Lot 30


Tax records indicate that Henry Yockey built a structure ($200) on Lot 30 in 1848. Although the value is a bit more than other log houses, it is likely that this structure is the log house that still stands on the north part of this lot in 2007. John Hein made improvements ($241) in 1855. Since Hein was a blacksmith it is possible that this improvement was a small blacksmith shop on the south side of the lot. When Henry Claus owned the property the value dropped to $180, possibly because the blacksmith shop was removed.
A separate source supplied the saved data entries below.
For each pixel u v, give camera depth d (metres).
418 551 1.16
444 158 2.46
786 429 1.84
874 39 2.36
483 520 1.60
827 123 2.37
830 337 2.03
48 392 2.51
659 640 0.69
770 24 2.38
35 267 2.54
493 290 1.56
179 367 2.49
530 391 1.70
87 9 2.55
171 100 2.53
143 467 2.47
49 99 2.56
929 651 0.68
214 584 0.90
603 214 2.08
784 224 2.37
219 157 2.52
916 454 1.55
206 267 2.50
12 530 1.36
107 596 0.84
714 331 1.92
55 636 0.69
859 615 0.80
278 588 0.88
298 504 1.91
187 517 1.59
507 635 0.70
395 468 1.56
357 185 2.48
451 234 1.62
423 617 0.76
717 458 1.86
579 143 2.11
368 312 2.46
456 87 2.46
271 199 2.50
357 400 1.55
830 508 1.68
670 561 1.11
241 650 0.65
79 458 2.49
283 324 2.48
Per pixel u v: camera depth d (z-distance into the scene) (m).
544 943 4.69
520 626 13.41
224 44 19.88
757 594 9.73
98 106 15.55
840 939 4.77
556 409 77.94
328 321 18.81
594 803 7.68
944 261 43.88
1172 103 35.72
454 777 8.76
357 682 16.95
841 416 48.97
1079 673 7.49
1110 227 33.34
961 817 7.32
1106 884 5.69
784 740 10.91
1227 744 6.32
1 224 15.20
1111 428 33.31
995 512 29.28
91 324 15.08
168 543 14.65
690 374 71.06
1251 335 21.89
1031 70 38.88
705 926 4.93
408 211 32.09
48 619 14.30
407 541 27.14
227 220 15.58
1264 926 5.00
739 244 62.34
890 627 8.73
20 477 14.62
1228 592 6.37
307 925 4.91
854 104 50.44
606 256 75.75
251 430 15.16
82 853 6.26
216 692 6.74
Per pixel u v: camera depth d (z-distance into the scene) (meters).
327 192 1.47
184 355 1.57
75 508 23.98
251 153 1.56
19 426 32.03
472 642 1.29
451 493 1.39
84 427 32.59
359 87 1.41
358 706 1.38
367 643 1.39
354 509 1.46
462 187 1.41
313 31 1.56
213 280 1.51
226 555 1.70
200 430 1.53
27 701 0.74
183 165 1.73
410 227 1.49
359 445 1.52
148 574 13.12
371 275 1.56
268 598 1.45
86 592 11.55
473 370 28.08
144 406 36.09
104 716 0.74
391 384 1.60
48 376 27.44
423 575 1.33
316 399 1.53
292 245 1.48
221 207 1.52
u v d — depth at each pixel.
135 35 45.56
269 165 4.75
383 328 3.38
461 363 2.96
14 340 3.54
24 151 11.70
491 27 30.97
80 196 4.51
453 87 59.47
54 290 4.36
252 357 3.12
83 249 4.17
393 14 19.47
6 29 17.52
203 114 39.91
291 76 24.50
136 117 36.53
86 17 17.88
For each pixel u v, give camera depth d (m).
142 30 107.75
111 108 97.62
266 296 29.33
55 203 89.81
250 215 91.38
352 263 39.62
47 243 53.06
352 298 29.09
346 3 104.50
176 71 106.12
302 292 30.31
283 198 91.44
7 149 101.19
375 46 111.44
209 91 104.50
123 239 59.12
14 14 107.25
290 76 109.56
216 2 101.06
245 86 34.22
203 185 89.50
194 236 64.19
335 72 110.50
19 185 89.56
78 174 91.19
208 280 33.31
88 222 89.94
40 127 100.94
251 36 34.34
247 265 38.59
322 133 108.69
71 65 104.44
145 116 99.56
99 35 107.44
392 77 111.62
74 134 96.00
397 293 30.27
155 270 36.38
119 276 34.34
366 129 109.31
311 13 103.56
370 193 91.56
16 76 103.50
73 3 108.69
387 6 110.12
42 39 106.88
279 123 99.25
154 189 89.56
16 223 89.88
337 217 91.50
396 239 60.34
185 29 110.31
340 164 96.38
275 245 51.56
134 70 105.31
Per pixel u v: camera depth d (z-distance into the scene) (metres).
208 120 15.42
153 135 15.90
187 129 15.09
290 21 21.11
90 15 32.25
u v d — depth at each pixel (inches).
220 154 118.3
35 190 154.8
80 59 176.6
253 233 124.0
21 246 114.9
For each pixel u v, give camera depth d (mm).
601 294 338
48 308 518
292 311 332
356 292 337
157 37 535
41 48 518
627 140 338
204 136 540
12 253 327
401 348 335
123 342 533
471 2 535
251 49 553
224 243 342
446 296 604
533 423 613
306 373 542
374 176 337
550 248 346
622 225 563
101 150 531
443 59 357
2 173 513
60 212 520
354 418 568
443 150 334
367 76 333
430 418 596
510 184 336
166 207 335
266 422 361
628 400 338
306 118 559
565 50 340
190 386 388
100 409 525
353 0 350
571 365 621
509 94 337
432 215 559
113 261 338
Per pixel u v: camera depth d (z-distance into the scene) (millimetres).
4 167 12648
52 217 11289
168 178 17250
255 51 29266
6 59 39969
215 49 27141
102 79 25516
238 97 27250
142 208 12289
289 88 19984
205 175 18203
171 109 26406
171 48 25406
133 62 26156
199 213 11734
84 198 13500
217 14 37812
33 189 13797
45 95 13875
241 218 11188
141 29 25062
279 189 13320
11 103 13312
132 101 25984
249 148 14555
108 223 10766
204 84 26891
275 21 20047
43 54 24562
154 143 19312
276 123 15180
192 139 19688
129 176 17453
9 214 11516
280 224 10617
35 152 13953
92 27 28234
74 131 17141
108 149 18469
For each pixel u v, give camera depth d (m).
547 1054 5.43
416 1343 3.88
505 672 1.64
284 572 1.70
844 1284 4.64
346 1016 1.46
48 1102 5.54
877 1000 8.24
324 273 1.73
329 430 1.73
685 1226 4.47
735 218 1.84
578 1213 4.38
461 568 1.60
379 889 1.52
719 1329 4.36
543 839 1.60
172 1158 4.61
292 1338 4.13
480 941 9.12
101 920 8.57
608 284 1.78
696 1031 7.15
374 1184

In any case Adam Landefeld, nephew of George Landefeld (Lot 14 and Lot 19), purchased this lot about 1905 and made a significant improvement ($570) about 1910. This is probably the structure shown in the photos, which was torn down in the late 1900s.

John Hein (Hine) (c1825-1900)

Most of the information we found on John Hein came from an obituary of his son, John J. Hein, who was born in Miltonsburg in 1849. This obituary was published in Past and Present of Hardin County, Iowa (William J. Moir, ed., Indianapolis: B. F. Bowen, 1911, pages 877-78). Excerpts follow; the entire text can be read at the Iowa Biographies Project .

Mr. Hein is a Buckeye by birth, having been born in Miltonsburg, Monroe county, Ohio, November 26, 1849, and he is the son of John and Elizabeth (Pepple) Hein, natives of Hessen-Darmstadt, Germany, from which country they emigrated to America when young, located in Monroe county, Ohio, and married there, and there they spent the rest of their active lives, he working at the blacksmith’s trade, his death occurring in 1900 at the age of seventy-five years; the mother is still living, making her home in Belmont county, Ohio, and she is now eighty-three years old. She is a member of the Lutheran church, as was also Mr. Hein. He was a highly respected citizen, his character being above reproach. Their family consisted of six children, three of whom are living, namely: Elizabeth is deceased; J. J., of this review; Christina married Lon Stewart, of Belmont county, Ohio; William and Kate are deceased; Annie married Ed. Griffeth and they live in Belmont county, Ohio.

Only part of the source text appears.